**Texto del documento:**
▼

Vector X/ Luis Antonio Vidal Hernández

Son los pasillos del reino de la aflicción, de la desdicha. Conducen al aislado A-4 de Medicina Interna, en una de las dos torres del hospital general de Tepepan, en el Centro Femenil de Readaptación Social.
Ahí, en ese cuarto de sanatorio, el ex gobernador de Tabasco, Andrés Granier Melo, ha pasado los últimos 29 meses de su vida.
“Se respira tristeza y enfermedad. El dolor también lo sufre quien llega a verlo”, me confía un amigo del químico cuya visita al penal por tercera ocasión ahonda su compasión.
Relata las condiciones del ex gobernador, un hombre cuya popularidad entre los tabasqueños alcanzó niveles inimaginables después de las inundaciones del 2007.
Vive en un cuarto de 16 metros cuadrados. Ahí pasará su tercera navidad, en una vieja cama de hospital, de aquellas de resortes. A un lado, un tripie para colocar sueros; al otro, una cómoda de madera, con libros que no lee y revistas que le cambian cada quince días. No tiene acceso a periódicos. Escucha radio en un minicomponente.
Se entretiene también con un televisor sin acceso a canales pagados, sólo los de señal abierta. Un par de sillas de oficina están dispuestas para sus visitantes.
Una cortina de plástico sirve como puerta del baño. No hay lujos, por el contrario, son condiciones austeras, de verdadero castigo.
En la cómoda, el químico ha organizado sus medicamentos. Es un arsenal de antihipertensivos, tranquilizantes y antiarrítmicos.
Su vida es un péndulo,
monótona.
Los minutos parecen días y las horas, meses. Se despierta a las seis de la mañana y se duerme temprano. Sale de su cuarto, camina por el pasillo. Saluda a médicos, enfermeras y vigilantes. Vuelve a entrar. Nada más. Es un angustiante encierro para quien ejerció el poder hace pocos años.
No baja a la cancha de tenis ni al pequeño gimnasio donde algunos pacientes se ejercitan. No hay humor. Salud, muy poca.
 Sus visitas
Todos los días, su esposa, doña Tere Calles, le lleva comida en contendedores de plástico. Siempre se le permite pasar un teléfono celular que le presta a su esposo para hacer llamadas a algunos amigos y familiares. Manda mensajes de texto y a veces recados por escrito.

▲

**Tarea 1:** Según el texto sobre Granier Melo, ¿cuánto tiempo ha pasado el ex gobernador en el cuarto de sanatorio?
**Tarea 2:** Reproduce del texto sobre Granier Melo el fragmento que empieza con "Se entretiene también" y sigue hasta "Salud, muy poca.".
**Tarea 3:** Prosigue el texto sobre Granier Melo a partir de donde termina.
El material no interviene en esto.

**Material para revisar:**
▼

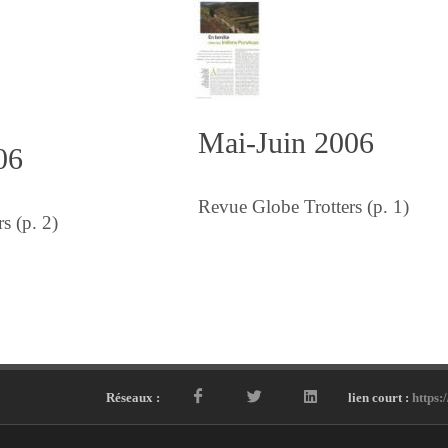
Mai-Juin 2006
06
Revue Globe Trotters (p. 1)
s (p. 2)
Réseaux :
lien court :
https:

▲

**Respuesta 1:** Los últimos 29 meses de su vida.

**Respuesta 2:**
Se entretiene también con un televisor sin acceso a canales pagados, sólo los de señal abierta. Un par de sillas de oficina están dispuestas para sus visitantes.
Una cortina de plástico sirve como puerta del baño. No hay lujos, por el contrario, son condiciones austeras, de verdadero castigo.
En la cómoda, el químico ha organizado sus medicamentos. Es un arsenal de antihipertensivos, tranquilizantes y antiarrítmicos.
Su vida es un péndulo,
monótona.
Los minutos parecen días y las horas, meses. Se despierta a las seis de la mañana y se duerme temprano. Sale de su cuarto, camina por el pasillo. Saluda a médicos, enfermeras y vigilantes. Vuelve a entrar. Nada más. Es un angustiante encierro para quien ejerció el poder hace pocos años.
No baja a la cancha de tenis ni al pequeño gimnasio donde algunos pacientes se ejercitan. No hay humor. Salud, muy poca.

**Respuesta 3:**
 Si alguna vez alguien escribió aquel triste verso carcelario “En este lugar maldito, donde impera la tristeza, no se castiga el delito, se castiga la pobreza”, ese axioma no se cumple con Granier.
Dinero tiene. Suerte y perdón político, no. Aún no. Desde que tomó protesta como gobernador, los santos se le voltearon.
Doña Tere autorizar las visitas que son programadas cada jueves. Ella es el filtro, previa consulta con su marido.
La visita debe cumplir el reglamento del hospital-penal. No usar prendas de mezclilla, objetos de valor ni aparatos electrónicos.
En la diáspora de granieristas, sólo lo han visitado –y así lo ha aprobado el mismo químico- amigos y ex colaboradores como Santos del Campo, Marcela González, Rafael González Lastra, Edén Moheno, Miguel Romero, Carmen Mayans y uno que otro empresario.
“Granier no está bien de salud, su problema coronario es real”, me asegura el confidente y lo describe con cabello cada vez más escaso, canoso, más arrugas, deprimido, de hablar pausado.
 Nostalgia y llanto
Una expresión de lamento, de triste tono gutural, suelta el político recluido cuya confianza con el visitante le permite compartir la reflexión, sentimiento y resentimiento, todo en unas cuantas palabras:
“Cometí el pecado de confiar en mis amigos. No entiendo por qué estoy aquí, por qué yo debo estar aquí”.
En ese momento, Granier rompe en llanto.
Es una lección que no se aprende en cuero ajeno hasta que el propio sufre las deslealtades y lo desollan.
Con voz entrecortada, vencida, hace una petición a su visita: “Díganle a Arturo (Núñez) que ahí  muere todo esto, yo no debo estar aquí, nunca debí, a mí me traicionaron mis amigos, les di la confianza y yo estoy pagando por ellos”.
Apenas el año pasado, relata el confidente, su tono era diferente, entrón, a su fiel estilo, atrabancado y decidido a demostrar su inocencia.
En aquel entonces, fuerte y erguido, se engallaba: “Dicen que me quieren llevar a Villahermosa. Eso quiero, que me lleven al CRESET, ahí verán cuánta gente me quiere y cuántos llegan a visitarme todos los días”.
Ahora ya no es su deseo. Cuenta la horas para salir de ese infierno, de ese castillo de la amargura y la nostalgia del poder perdido.
Los hombres del poder lo doblegaron. Y sus amigos lo abandonaron.